• [WHAT IS REQUIRED]: What lines of the data below hold the string "labels"? Copy each one.

• [Saved data entries]:
--- START ---
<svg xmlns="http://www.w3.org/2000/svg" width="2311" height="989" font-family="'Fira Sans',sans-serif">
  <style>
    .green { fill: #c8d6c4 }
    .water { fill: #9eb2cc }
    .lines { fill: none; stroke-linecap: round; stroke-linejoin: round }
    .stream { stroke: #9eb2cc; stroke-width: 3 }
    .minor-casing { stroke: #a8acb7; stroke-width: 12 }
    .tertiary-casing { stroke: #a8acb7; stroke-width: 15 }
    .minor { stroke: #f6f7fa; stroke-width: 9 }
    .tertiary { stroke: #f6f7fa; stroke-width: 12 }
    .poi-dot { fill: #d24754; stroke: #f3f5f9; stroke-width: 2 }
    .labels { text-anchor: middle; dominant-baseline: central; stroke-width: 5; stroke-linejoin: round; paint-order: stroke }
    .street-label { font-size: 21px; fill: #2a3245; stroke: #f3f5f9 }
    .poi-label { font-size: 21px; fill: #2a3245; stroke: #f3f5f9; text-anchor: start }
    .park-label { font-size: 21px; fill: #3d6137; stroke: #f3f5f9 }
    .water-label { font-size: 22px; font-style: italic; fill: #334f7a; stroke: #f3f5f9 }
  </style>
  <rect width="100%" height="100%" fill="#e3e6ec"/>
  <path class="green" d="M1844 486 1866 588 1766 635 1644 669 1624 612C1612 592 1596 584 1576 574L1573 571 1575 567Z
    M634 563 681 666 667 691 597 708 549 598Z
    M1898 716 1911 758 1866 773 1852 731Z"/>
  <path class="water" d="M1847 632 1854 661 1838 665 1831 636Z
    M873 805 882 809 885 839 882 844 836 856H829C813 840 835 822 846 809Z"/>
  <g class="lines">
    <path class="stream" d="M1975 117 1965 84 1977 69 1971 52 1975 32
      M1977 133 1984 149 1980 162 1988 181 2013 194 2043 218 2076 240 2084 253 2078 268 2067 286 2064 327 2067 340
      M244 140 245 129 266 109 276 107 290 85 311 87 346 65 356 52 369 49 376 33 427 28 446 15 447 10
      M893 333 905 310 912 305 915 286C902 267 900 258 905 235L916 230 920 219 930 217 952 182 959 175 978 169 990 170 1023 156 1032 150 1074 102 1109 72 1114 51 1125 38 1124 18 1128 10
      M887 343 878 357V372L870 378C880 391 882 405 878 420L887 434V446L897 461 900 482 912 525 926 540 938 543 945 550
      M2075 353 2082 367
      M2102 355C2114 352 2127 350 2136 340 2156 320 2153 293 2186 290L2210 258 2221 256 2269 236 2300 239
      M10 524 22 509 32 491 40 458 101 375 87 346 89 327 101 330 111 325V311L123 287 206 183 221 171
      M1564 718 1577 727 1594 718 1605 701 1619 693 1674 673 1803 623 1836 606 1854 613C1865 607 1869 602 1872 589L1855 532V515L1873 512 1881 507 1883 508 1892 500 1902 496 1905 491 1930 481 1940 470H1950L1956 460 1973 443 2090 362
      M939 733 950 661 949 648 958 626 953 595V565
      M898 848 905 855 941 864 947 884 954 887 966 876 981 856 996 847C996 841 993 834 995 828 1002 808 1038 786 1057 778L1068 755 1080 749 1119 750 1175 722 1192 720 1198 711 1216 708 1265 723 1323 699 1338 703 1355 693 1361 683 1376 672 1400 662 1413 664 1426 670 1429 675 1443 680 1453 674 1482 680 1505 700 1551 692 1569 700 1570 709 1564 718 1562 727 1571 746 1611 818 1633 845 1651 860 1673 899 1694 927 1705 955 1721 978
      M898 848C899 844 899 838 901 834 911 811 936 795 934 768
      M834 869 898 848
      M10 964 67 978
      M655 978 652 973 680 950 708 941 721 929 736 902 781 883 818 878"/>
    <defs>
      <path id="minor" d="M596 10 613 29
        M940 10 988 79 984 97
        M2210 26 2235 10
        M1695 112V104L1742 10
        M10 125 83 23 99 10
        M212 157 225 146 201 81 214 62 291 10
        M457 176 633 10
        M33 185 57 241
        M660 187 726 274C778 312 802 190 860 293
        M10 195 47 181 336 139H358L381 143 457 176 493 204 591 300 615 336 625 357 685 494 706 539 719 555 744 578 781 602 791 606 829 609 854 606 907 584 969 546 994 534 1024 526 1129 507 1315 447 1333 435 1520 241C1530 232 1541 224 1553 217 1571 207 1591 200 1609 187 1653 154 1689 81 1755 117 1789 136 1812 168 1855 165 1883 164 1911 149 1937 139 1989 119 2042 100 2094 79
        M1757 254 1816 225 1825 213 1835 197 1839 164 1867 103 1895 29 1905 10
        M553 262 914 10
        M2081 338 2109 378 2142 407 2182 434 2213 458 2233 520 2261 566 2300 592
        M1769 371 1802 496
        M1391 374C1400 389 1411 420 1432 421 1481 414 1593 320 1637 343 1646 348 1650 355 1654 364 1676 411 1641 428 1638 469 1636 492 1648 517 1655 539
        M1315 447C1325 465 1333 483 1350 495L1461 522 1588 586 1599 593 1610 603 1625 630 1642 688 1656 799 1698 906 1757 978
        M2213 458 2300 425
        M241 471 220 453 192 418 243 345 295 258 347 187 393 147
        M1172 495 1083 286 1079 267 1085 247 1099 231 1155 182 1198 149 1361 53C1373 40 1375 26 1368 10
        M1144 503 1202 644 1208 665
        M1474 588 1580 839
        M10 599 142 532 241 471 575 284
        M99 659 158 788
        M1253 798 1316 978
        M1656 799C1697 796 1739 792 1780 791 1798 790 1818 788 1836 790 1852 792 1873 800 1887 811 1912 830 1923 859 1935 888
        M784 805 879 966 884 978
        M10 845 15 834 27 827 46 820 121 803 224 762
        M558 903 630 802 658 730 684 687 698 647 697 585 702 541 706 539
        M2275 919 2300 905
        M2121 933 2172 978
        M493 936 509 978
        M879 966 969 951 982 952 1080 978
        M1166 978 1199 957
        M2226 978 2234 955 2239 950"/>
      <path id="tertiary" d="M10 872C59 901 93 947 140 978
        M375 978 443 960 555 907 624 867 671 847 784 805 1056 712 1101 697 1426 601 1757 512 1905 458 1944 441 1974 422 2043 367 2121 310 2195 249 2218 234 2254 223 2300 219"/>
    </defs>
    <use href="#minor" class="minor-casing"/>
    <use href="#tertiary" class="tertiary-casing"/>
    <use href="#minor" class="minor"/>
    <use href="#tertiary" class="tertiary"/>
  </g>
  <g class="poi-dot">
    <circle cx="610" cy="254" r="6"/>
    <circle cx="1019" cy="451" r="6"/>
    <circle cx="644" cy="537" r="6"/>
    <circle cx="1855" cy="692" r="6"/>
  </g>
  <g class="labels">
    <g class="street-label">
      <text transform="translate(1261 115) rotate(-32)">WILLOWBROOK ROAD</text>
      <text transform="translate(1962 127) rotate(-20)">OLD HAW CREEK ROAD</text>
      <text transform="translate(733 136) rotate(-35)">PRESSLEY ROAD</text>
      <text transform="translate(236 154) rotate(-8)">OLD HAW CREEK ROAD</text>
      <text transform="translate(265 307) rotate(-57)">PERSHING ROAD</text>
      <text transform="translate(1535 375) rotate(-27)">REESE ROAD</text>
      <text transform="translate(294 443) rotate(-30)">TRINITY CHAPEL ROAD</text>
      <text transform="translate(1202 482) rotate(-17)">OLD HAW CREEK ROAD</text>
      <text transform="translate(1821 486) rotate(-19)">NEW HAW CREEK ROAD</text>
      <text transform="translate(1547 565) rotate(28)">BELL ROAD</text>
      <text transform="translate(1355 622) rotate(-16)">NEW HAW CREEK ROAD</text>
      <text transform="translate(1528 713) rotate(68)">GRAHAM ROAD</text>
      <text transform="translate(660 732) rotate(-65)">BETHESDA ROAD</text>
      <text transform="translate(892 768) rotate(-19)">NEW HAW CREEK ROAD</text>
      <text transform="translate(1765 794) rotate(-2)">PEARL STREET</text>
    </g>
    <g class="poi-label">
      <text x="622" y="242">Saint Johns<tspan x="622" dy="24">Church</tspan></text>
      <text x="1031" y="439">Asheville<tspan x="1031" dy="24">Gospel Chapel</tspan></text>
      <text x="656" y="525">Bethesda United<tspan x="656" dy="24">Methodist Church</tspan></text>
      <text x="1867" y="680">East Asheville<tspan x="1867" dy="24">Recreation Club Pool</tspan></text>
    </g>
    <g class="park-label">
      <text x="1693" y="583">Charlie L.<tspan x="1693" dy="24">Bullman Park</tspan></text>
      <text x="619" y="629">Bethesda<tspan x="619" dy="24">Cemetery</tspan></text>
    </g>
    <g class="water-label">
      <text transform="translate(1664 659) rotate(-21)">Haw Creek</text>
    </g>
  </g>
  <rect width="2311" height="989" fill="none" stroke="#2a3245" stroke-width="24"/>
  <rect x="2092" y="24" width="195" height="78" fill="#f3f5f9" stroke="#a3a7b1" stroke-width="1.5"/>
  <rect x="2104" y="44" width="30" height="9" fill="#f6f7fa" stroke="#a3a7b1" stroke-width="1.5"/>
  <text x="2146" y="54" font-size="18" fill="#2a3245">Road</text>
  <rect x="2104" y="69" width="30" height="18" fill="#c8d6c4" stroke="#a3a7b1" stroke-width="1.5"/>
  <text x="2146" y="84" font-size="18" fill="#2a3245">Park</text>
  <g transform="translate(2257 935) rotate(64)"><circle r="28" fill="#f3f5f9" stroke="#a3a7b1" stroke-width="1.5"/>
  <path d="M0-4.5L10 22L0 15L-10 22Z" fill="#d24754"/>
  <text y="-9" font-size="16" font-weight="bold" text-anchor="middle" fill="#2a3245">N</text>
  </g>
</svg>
--- END ---
• [RESPONSE BELOW]:
    .labels { text-anchor: middle; dominant-baseline: central; stroke-width: 5; stroke-linejoin: round; paint-order: stroke }
  <g class="labels">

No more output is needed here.